Study material ->
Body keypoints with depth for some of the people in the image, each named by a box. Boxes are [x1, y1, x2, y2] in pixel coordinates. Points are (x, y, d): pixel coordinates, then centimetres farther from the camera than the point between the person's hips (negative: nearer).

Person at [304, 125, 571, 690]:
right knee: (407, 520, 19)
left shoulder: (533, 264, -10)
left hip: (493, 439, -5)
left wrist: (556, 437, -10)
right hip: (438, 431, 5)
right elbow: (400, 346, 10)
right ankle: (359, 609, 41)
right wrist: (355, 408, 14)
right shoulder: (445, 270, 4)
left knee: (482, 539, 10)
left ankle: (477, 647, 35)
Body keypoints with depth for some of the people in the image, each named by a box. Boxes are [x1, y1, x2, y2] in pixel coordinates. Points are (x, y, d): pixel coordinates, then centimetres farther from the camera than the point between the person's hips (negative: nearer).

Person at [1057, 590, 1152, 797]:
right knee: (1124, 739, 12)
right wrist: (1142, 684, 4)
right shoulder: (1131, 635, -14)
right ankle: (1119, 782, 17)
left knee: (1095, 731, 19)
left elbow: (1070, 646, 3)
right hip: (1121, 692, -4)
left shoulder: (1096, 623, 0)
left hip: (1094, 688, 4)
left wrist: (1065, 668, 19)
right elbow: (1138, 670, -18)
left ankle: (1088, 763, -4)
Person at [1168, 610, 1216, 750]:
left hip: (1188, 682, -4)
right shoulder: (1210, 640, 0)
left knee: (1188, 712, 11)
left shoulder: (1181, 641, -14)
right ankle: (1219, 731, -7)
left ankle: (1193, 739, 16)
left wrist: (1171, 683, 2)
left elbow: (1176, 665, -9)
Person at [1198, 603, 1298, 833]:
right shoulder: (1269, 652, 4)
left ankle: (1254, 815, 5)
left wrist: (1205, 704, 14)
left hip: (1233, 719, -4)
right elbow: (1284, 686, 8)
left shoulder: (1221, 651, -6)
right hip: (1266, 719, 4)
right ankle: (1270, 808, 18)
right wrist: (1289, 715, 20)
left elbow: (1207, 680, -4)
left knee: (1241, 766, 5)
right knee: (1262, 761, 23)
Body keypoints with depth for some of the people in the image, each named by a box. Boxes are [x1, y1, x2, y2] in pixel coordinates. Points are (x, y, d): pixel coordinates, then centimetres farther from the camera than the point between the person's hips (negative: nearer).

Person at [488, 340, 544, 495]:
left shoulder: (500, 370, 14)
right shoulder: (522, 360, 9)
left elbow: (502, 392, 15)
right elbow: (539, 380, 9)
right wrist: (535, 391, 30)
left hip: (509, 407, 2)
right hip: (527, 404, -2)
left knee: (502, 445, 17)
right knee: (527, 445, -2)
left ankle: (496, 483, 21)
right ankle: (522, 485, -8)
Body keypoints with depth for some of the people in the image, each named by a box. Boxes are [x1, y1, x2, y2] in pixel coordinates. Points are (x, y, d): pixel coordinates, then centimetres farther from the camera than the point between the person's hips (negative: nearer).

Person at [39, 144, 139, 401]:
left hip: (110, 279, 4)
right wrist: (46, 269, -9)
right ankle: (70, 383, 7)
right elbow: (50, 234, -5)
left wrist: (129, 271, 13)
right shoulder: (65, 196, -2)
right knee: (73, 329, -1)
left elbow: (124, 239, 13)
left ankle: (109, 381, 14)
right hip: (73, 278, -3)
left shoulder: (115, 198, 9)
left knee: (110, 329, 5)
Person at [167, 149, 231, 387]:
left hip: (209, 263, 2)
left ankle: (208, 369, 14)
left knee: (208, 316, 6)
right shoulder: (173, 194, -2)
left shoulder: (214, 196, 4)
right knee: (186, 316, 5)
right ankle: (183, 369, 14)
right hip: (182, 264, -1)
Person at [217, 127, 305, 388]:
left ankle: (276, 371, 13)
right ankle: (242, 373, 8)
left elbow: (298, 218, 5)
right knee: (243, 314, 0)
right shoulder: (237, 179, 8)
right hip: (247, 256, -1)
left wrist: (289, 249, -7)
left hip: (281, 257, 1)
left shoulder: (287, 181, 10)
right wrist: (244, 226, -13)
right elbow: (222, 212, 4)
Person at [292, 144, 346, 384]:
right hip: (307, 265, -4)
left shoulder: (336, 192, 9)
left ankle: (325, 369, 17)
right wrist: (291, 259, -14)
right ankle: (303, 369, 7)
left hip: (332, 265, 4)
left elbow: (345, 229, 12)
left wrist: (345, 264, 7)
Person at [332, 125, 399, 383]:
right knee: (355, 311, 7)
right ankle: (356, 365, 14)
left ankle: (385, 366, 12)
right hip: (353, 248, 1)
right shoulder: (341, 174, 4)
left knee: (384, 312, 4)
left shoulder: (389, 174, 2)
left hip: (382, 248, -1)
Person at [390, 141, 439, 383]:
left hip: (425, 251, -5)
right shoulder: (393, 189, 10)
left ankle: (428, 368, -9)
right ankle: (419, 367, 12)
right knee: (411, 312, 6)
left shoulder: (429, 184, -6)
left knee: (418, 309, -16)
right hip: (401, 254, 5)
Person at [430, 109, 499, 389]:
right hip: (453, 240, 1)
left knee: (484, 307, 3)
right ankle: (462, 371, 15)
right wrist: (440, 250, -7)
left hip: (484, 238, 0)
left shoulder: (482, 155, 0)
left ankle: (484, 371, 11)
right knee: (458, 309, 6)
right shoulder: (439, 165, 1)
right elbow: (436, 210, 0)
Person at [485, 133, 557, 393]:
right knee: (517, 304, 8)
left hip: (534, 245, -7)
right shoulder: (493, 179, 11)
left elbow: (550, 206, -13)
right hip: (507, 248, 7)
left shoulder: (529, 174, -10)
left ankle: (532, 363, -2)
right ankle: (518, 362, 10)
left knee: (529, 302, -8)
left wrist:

Work task -> Put every line of the listing above into a numbered list, leaving out the blank lines.

Answer ->
1. Body keypoints with depth for some of the people in the image, each named by a box. Boxes are [x1, y1, x2, y2] in pixel coordinates. Points are (x, y, d): pixel coordinates, then centimetres farther from the camera than the point between the person's hips (negative: nearer).
2. Person at [304, 125, 571, 690]:
3. right knee: (407, 520, 19)
4. left shoulder: (533, 264, -10)
5. left hip: (493, 439, -5)
6. left wrist: (556, 437, -10)
7. right hip: (438, 431, 5)
8. right elbow: (400, 346, 10)
9. right ankle: (359, 609, 41)
10. right wrist: (355, 408, 14)
11. right shoulder: (445, 270, 4)
12. left knee: (482, 539, 10)
13. left ankle: (477, 647, 35)
14. Body keypoints with depth for some of the people in the image, each named by a box. Boxes are [x1, y1, x2, y2] in pixel coordinates. Points are (x, y, d): pixel coordinates, then centimetres farther from the camera than the point between the person's hips (negative: nearer).
15. Person at [1057, 590, 1152, 797]:
16. right knee: (1124, 739, 12)
17. right wrist: (1142, 684, 4)
18. right shoulder: (1131, 635, -14)
19. right ankle: (1119, 782, 17)
20. left knee: (1095, 731, 19)
21. left elbow: (1070, 646, 3)
22. right hip: (1121, 692, -4)
23. left shoulder: (1096, 623, 0)
24. left hip: (1094, 688, 4)
25. left wrist: (1065, 668, 19)
26. right elbow: (1138, 670, -18)
27. left ankle: (1088, 763, -4)
28. Person at [1168, 610, 1216, 750]:
29. left hip: (1188, 682, -4)
30. right shoulder: (1210, 640, 0)
31. left knee: (1188, 712, 11)
32. left shoulder: (1181, 641, -14)
33. right ankle: (1219, 731, -7)
34. left ankle: (1193, 739, 16)
35. left wrist: (1171, 683, 2)
36. left elbow: (1176, 665, -9)
37. Person at [1198, 603, 1298, 833]:
38. right shoulder: (1269, 652, 4)
39. left ankle: (1254, 815, 5)
40. left wrist: (1205, 704, 14)
41. left hip: (1233, 719, -4)
42. right elbow: (1284, 686, 8)
43. left shoulder: (1221, 651, -6)
44. right hip: (1266, 719, 4)
45. right ankle: (1270, 808, 18)
46. right wrist: (1289, 715, 20)
47. left elbow: (1207, 680, -4)
48. left knee: (1241, 766, 5)
49. right knee: (1262, 761, 23)
50. Body keypoints with depth for some of the people in the image, each named by a box. Boxes are [x1, y1, x2, y2] in pixel coordinates. Points are (x, y, d): pixel coordinates, then centimetres farther from the camera than the point between the person's hips (negative: nearer).
51. Person at [488, 340, 544, 495]:
52. left shoulder: (500, 370, 14)
53. right shoulder: (522, 360, 9)
54. left elbow: (502, 392, 15)
55. right elbow: (539, 380, 9)
56. right wrist: (535, 391, 30)
57. left hip: (509, 407, 2)
58. right hip: (527, 404, -2)
59. left knee: (502, 445, 17)
60. right knee: (527, 445, -2)
61. left ankle: (496, 483, 21)
62. right ankle: (522, 485, -8)
63. Body keypoints with depth for some of the people in the image, each named by a box. Boxes are [x1, y1, x2, y2] in pixel coordinates. Points are (x, y, d): pixel coordinates, then centimetres farther from the camera than the point between the person's hips (negative: nearer).
64. Person at [39, 144, 139, 401]:
65. left hip: (110, 279, 4)
66. right wrist: (46, 269, -9)
67. right ankle: (70, 383, 7)
68. right elbow: (50, 234, -5)
69. left wrist: (129, 271, 13)
70. right shoulder: (65, 196, -2)
71. right knee: (73, 329, -1)
72. left elbow: (124, 239, 13)
73. left ankle: (109, 381, 14)
74. right hip: (73, 278, -3)
75. left shoulder: (115, 198, 9)
76. left knee: (110, 329, 5)
77. Person at [167, 149, 231, 387]:
78. left hip: (209, 263, 2)
79. left ankle: (208, 369, 14)
80. left knee: (208, 316, 6)
81. right shoulder: (173, 194, -2)
82. left shoulder: (214, 196, 4)
83. right knee: (186, 316, 5)
84. right ankle: (183, 369, 14)
85. right hip: (182, 264, -1)
86. Person at [217, 127, 305, 388]:
87. left ankle: (276, 371, 13)
88. right ankle: (242, 373, 8)
89. left elbow: (298, 218, 5)
90. right knee: (243, 314, 0)
91. right shoulder: (237, 179, 8)
92. right hip: (247, 256, -1)
93. left wrist: (289, 249, -7)
94. left hip: (281, 257, 1)
95. left shoulder: (287, 181, 10)
96. right wrist: (244, 226, -13)
97. right elbow: (222, 212, 4)
98. Person at [292, 144, 346, 384]:
99. right hip: (307, 265, -4)
100. left shoulder: (336, 192, 9)
101. left ankle: (325, 369, 17)
102. right wrist: (291, 259, -14)
103. right ankle: (303, 369, 7)
104. left hip: (332, 265, 4)
105. left elbow: (345, 229, 12)
106. left wrist: (345, 264, 7)
107. Person at [332, 125, 399, 383]:
108. right knee: (355, 311, 7)
109. right ankle: (356, 365, 14)
110. left ankle: (385, 366, 12)
111. right hip: (353, 248, 1)
112. right shoulder: (341, 174, 4)
113. left knee: (384, 312, 4)
114. left shoulder: (389, 174, 2)
115. left hip: (382, 248, -1)
116. Person at [390, 141, 439, 383]:
117. left hip: (425, 251, -5)
118. right shoulder: (393, 189, 10)
119. left ankle: (428, 368, -9)
120. right ankle: (419, 367, 12)
121. right knee: (411, 312, 6)
122. left shoulder: (429, 184, -6)
123. left knee: (418, 309, -16)
124. right hip: (401, 254, 5)
125. Person at [430, 109, 499, 389]:
126. right hip: (453, 240, 1)
127. left knee: (484, 307, 3)
128. right ankle: (462, 371, 15)
129. right wrist: (440, 250, -7)
130. left hip: (484, 238, 0)
131. left shoulder: (482, 155, 0)
132. left ankle: (484, 371, 11)
133. right knee: (458, 309, 6)
134. right shoulder: (439, 165, 1)
135. right elbow: (436, 210, 0)
136. Person at [485, 133, 557, 393]:
137. right knee: (517, 304, 8)
138. left hip: (534, 245, -7)
139. right shoulder: (493, 179, 11)
140. left elbow: (550, 206, -13)
141. right hip: (507, 248, 7)
142. left shoulder: (529, 174, -10)
143. left ankle: (532, 363, -2)
144. right ankle: (518, 362, 10)
145. left knee: (529, 302, -8)
146. left wrist:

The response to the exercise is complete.